As Christmas approaches I am always reminded of an incident which happened many years ago. My best friend’s little boy was 7 or 8 years old, which is about the age when logic sets in and kids put aside fantasies of Tooth Fairies, Easter Bunnies and Santa Clause. My friend gently prodded the boy as to what his beliefs were on the subject of Santa. Although, she would have been happy with a simple yes or no response… her son, a very bright kid was willing to explain his position. YES, he does believe in Santa, because if Santa wasn’t real we wouldn’t know how to think him up. In philosophical terms, I would call this the “Santalogical Argument”. This is the same circular reasoning that has been used in the “Ontological Argument” for hundreds of years to prove the existence of God. Does this small event exemplify the boy’s maturity of thought or the inherent childishness of the Ontological Argument? Either way I personally love the Santalogical Argument.
Ultimately every child comes to understand that presents are put under the tree by grown-ups. Which is a good thing; because part of the Santa mythology is that good kids score better at Christmas then bad kids. So if it were all up to a magical elf, every well behaved child would get their hearts desire… up to and including a pony. I wonder if this misconception might be the root of our cultural tendancy to assign our self worth on the basis of our stuff / money…
Some people were so dis-illusioned by the discovery of the Santa myth that they refuse to “lie” to their own kids. What they don’t realize is that human beings have so little time to be purely innocent in our thinking. While we can continue to image fairies and elves… there is only a small window of time when our brains will allow us to truly believe. The time to be honest with your child (in this, as in all things) is when they ask the question. If a child is old enough to ask the question (be sure to clarify the question) they are ready to handle the answer. And if you didn’t like the way your parents dealt with the situation, resolve to handle it better for your children.
I remember how I found out about the Santa Myth and I would like to share that story with you here. At the age of 4 or 5, I was standing on a chair at the kitchen table while my Grandma wrapped Christmas presents. She handed me a card and told me to print, “to Grandpa… love Santa”. My Grandpa died before my 6th birthday, but I knew my alphabet so I have to assume age 4 or 5. I asked my Grandma if Santa if would be mad that we were signing his name. And she explained to me that, Santa is the spirit of giving that we all feel at Christmas time… so we are all Santa, even little kids like me. In ten minutes I went from believing in a generous magical being who spread joy at Christmas; to having that power for myself.

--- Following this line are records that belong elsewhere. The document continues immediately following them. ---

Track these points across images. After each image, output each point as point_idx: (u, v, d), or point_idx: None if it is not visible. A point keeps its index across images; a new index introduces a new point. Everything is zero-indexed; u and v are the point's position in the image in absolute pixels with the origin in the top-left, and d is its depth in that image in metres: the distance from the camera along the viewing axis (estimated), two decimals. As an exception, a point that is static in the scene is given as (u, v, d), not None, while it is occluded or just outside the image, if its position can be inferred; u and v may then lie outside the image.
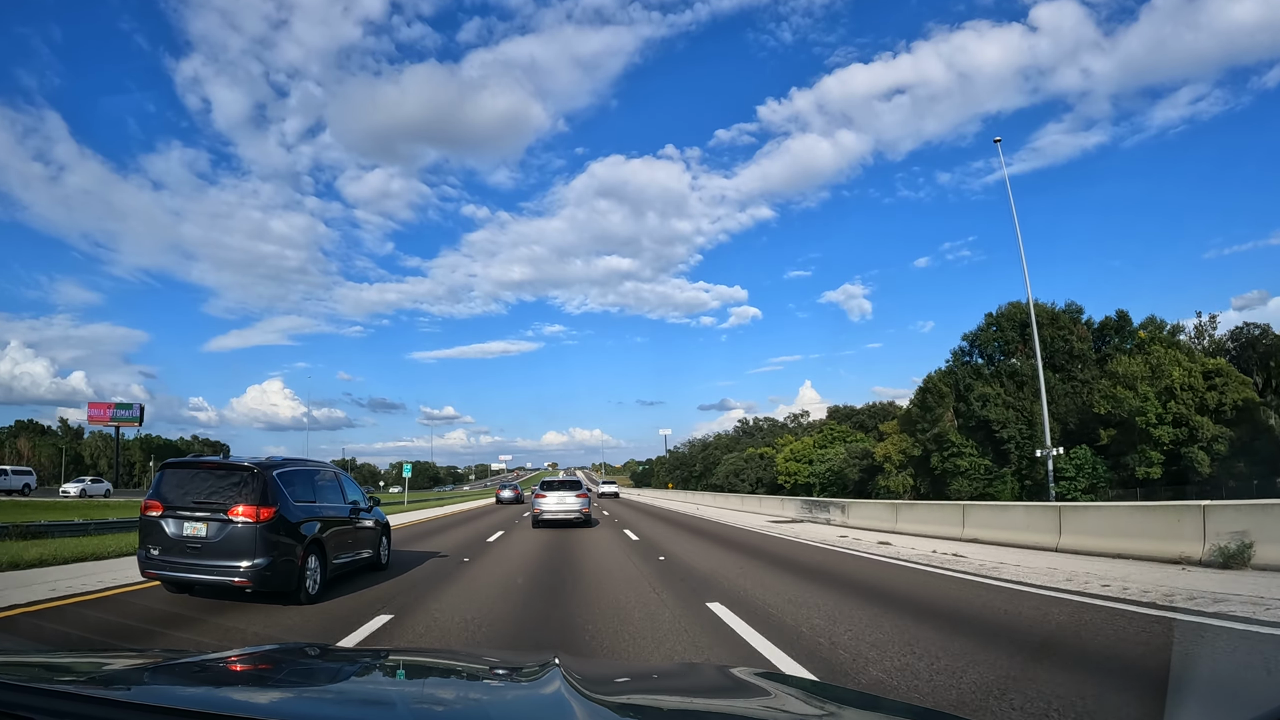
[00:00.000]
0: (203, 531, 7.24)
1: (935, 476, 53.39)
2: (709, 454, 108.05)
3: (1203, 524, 9.44)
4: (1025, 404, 48.66)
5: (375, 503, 10.44)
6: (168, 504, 7.44)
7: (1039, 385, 31.03)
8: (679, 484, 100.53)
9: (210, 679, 1.94)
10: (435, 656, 3.51)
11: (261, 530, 7.13)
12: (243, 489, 7.32)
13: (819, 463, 73.59)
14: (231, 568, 7.08)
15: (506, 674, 2.28)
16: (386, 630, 6.46)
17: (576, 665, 2.27)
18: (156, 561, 7.40)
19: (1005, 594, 8.01)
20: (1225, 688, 4.38)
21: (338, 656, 2.75)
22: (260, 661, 2.36)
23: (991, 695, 4.25)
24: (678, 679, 2.65)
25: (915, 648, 5.49)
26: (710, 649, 5.71)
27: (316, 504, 8.35)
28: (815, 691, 2.27)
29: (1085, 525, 11.75)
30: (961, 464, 51.00)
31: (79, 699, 1.45)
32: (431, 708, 1.87)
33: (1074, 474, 44.80)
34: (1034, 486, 45.79)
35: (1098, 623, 6.28)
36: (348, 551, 8.98)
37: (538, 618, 7.21)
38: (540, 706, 1.84)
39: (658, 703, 2.05)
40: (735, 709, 1.94)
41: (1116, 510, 12.26)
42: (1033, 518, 13.38)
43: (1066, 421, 47.25)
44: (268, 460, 7.79)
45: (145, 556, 7.47)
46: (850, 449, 70.24)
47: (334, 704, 1.84)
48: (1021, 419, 49.02)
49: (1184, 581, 8.05)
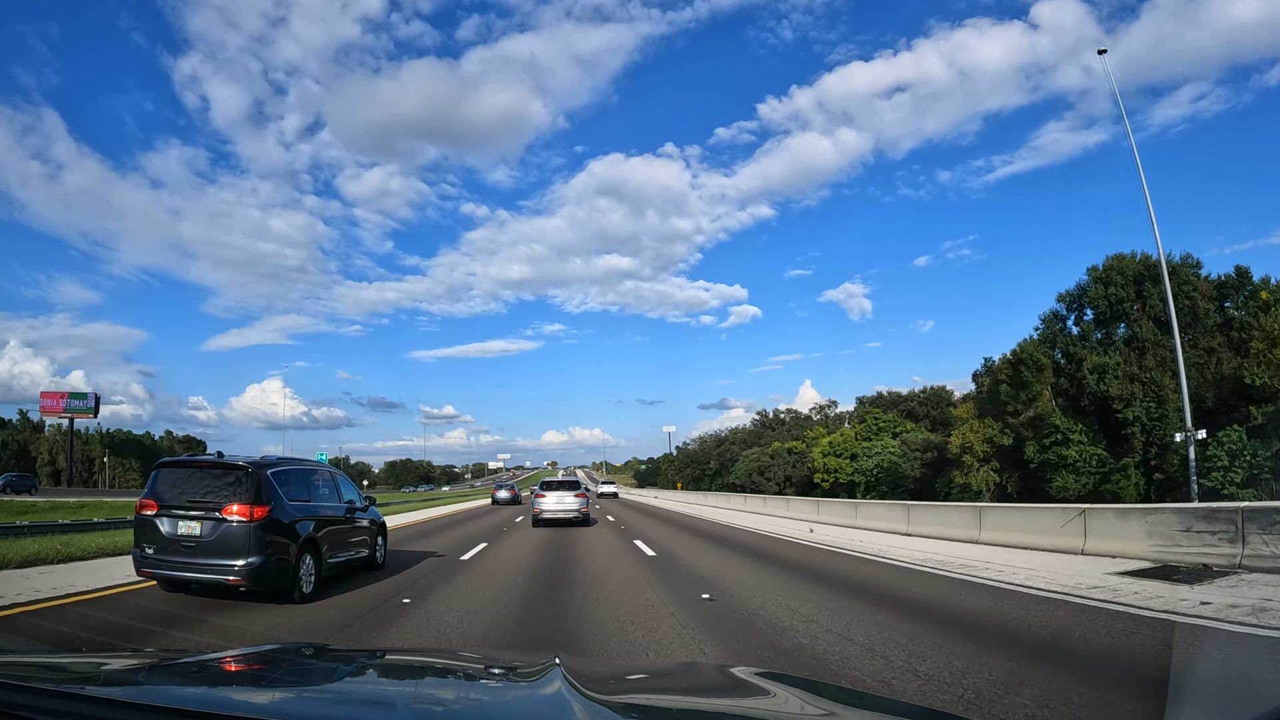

Whether it is God or Santa (and I paraphrase here), for the nonbeliever no proof is enough… for the believer no proof is necessary. Have a very HAPPY HOLIDAY… whatever you believe.

Friday, December 10, 2010

One Dead Indian

History is written by the victor. I don’t know who said that, but it seems to carry some truth. Then again, who the victor was can be open to interpretation. There are parts of the U.S.A. where people believe, they won the war of 1812 lol. Empirical truth is something that is absolute, what happened, happened, what is, is; but too often lines are blurred and obscured by the record keeper’s particular perspective. Then for generations to come, we are misled by a semi-truth.

On Saturday night I was watching a movie on APTN (aboriginal people’s television network). The movie was titled “One Dead Indian”… a docu-drama about the shooting death of Dudley George during the 1995 occupation (reclamation) at Ipperwash Provincial Park in Ontario. The thing that made this movie so wonderful was an astounding commitment to truth; there were no real heroes or villains. Although I kept wishing everyone in this situation would just shut up and listen to each other… ignorance is a sad reality of life. In this movie we see how people are motivated; action, reaction, fear, frustration… all playing into the unfolding of events. Nothing in this movie was exaggerated or whitewashed. The interactions between the OPP and the Native activists are very credible performances. Even the trial’s outcome strikes a blow for reason over revenge. I won’t go into the details of the movie because I strongly urge you all to rent it, borrow it from the library or watch it next time it plays on television. This whole movie is a tribute to how history should be recorded.

The trouble with info-tainment/docu-dramas is difficulty in holding audience's attention while respecting the truth of the situation or events. By Bruce Willis blockbuster standards, “One Dead Indian” was not so much entertainment. And fortunately by Harpo Productions standards “One Dead Indian” was not nearly so boring in its quest for authenticity as Beloved. From the occupation of Ipperwash, through the inquest into the shooting; Dudley Georges story took, 9 YEARS… the human anguish of justice delayed (or worse denied) could never be adequately portrayed in book or movie.

It is for us to place ourselves emotionally into another’s (life, situation, shoes) to even begin to understand and use that understanding to create a better world. Empathy maybe one of the most important emotions we can cultivate as human beings. Imagine how much better everything would be if everyone just tried to understand each other. Once we understand a person it is so easy to accept them, possibly even respect them. And isn’t that what we all want, just to be accepted and respected for who we are?